**PROBLEM REQUIREMENTS**
Please reproduce the data exactly, though every picture must stay out.

**DATA FOR THE TASK**
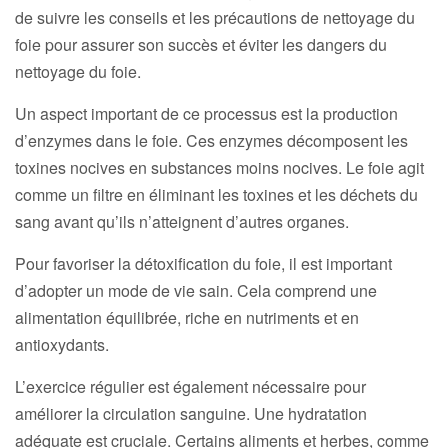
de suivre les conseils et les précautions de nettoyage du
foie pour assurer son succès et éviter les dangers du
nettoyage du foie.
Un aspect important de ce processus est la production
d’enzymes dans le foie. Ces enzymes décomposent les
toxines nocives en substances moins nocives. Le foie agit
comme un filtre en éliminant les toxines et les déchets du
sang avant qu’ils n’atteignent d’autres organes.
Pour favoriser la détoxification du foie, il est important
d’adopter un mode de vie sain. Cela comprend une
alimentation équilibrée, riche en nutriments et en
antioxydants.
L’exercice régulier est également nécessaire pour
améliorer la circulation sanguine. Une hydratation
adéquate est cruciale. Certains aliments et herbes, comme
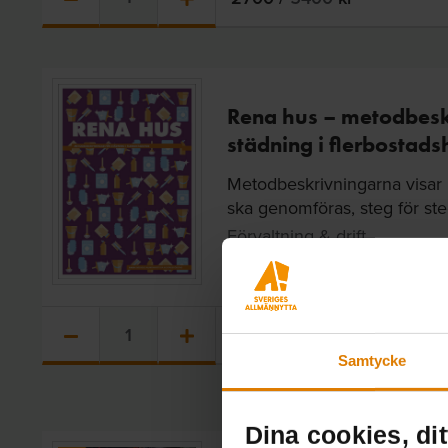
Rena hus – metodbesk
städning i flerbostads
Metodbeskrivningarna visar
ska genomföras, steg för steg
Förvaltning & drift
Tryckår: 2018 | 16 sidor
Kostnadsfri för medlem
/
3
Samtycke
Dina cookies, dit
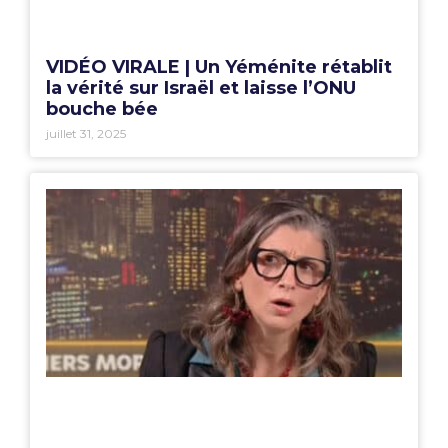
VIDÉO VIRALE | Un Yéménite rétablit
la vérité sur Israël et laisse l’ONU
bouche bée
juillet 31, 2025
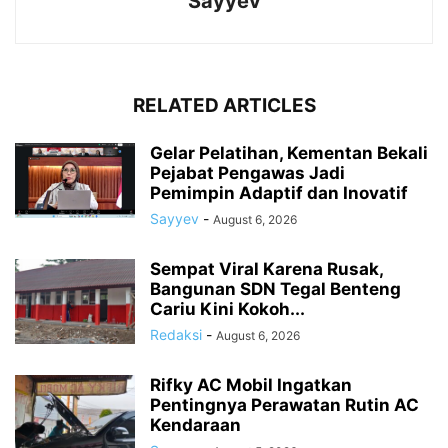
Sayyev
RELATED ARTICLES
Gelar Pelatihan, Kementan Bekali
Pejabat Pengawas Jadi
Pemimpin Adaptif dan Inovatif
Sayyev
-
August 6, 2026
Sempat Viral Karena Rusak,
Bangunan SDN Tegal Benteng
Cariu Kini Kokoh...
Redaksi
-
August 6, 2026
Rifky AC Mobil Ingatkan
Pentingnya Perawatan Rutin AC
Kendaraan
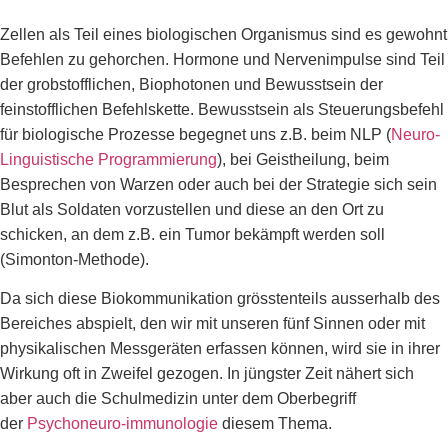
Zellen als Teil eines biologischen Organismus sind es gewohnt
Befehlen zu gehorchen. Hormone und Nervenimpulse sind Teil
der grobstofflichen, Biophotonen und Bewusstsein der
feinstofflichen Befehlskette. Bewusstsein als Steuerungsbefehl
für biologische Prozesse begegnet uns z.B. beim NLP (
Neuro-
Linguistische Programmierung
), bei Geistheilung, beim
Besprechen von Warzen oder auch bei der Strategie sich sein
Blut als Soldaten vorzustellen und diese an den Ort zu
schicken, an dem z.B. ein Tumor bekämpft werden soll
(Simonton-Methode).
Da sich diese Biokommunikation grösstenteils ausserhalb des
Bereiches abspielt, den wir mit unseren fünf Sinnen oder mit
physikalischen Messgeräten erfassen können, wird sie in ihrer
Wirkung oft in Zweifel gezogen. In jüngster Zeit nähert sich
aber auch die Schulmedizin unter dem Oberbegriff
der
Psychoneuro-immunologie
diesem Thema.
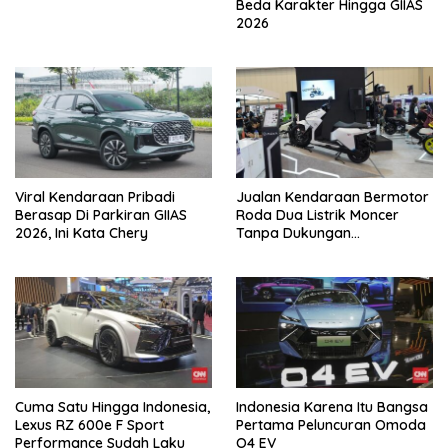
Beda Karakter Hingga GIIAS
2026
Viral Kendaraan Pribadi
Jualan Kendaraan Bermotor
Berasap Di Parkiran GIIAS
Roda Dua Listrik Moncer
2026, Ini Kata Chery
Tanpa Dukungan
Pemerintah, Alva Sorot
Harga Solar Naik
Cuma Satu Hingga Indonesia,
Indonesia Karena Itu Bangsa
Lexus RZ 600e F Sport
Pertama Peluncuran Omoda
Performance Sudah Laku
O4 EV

**RESPONSE TO THE EXERCISE**
de suivre les conseils et les précautions de nettoyage du
foie pour assurer son succès et éviter les dangers du
nettoyage du foie.
Un aspect important de ce processus est la production
d’enzymes dans le foie. Ces enzymes décomposent les
toxines nocives en substances moins nocives. Le foie agit
comme un filtre en éliminant les toxines et les déchets du
sang avant qu’ils n’atteignent d’autres organes.
Pour favoriser la détoxification du foie, il est important
d’adopter un mode de vie sain. Cela comprend une
alimentation équilibrée, riche en nutriments et en
antioxydants.
L’exercice régulier est également nécessaire pour
améliorer la circulation sanguine. Une hydratation
adéquate est cruciale. Certains aliments et herbes, comme
Rena hus – metodbesk
städning i flerbostads
Metodbeskrivningarna visar
ska genomföras, steg för steg
Förvaltning & drift
Tryckår: 2018 | 16 sidor
Kostnadsfri för medlem
/
3
Samtycke
Dina cookies, dit
VIDÉO VIRALE | Un Yéménite rétablit
la vérité sur Israël et laisse l’ONU
bouche bée
juillet 31, 2025
Sayyev
RELATED ARTICLES
Gelar Pelatihan, Kementan Bekali
Pejabat Pengawas Jadi
Pemimpin Adaptif dan Inovatif
Sayyev
-
August 6, 2026
Sempat Viral Karena Rusak,
Bangunan SDN Tegal Benteng
Cariu Kini Kokoh...
Redaksi
-
August 6, 2026
Rifky AC Mobil Ingatkan
Pentingnya Perawatan Rutin AC
Kendaraan
Zellen als Teil eines biologischen Organismus sind es gewohnt
Befehlen zu gehorchen. Hormone und Nervenimpulse sind Teil
der grobstofflichen, Biophotonen und Bewusstsein der
feinstofflichen Befehlskette. Bewusstsein als Steuerungsbefehl
für biologische Prozesse begegnet uns z.B. beim NLP (
Neuro-
Linguistische Programmierung
), bei Geistheilung, beim
Besprechen von Warzen oder auch bei der Strategie sich sein
Blut als Soldaten vorzustellen und diese an den Ort zu
schicken, an dem z.B. ein Tumor bekämpft werden soll
(Simonton-Methode).
Da sich diese Biokommunikation grösstenteils ausserhalb des
Bereiches abspielt, den wir mit unseren fünf Sinnen oder mit
physikalischen Messgeräten erfassen können, wird sie in ihrer
Wirkung oft in Zweifel gezogen. In jüngster Zeit nähert sich
aber auch die Schulmedizin unter dem Oberbegriff
der
Psychoneuro-immunologie
diesem Thema.
Beda Karakter Hingga GIIAS
2026
Viral Kendaraan Pribadi
Jualan Kendaraan Bermotor
Berasap Di Parkiran GIIAS
Roda Dua Listrik Moncer
2026, Ini Kata Chery
Tanpa Dukungan
Pemerintah, Alva Sorot
Harga Solar Naik
Cuma Satu Hingga Indonesia,
Indonesia Karena Itu Bangsa
Lexus RZ 600e F Sport
Pertama Peluncuran Omoda
Performance Sudah Laku
O4 EV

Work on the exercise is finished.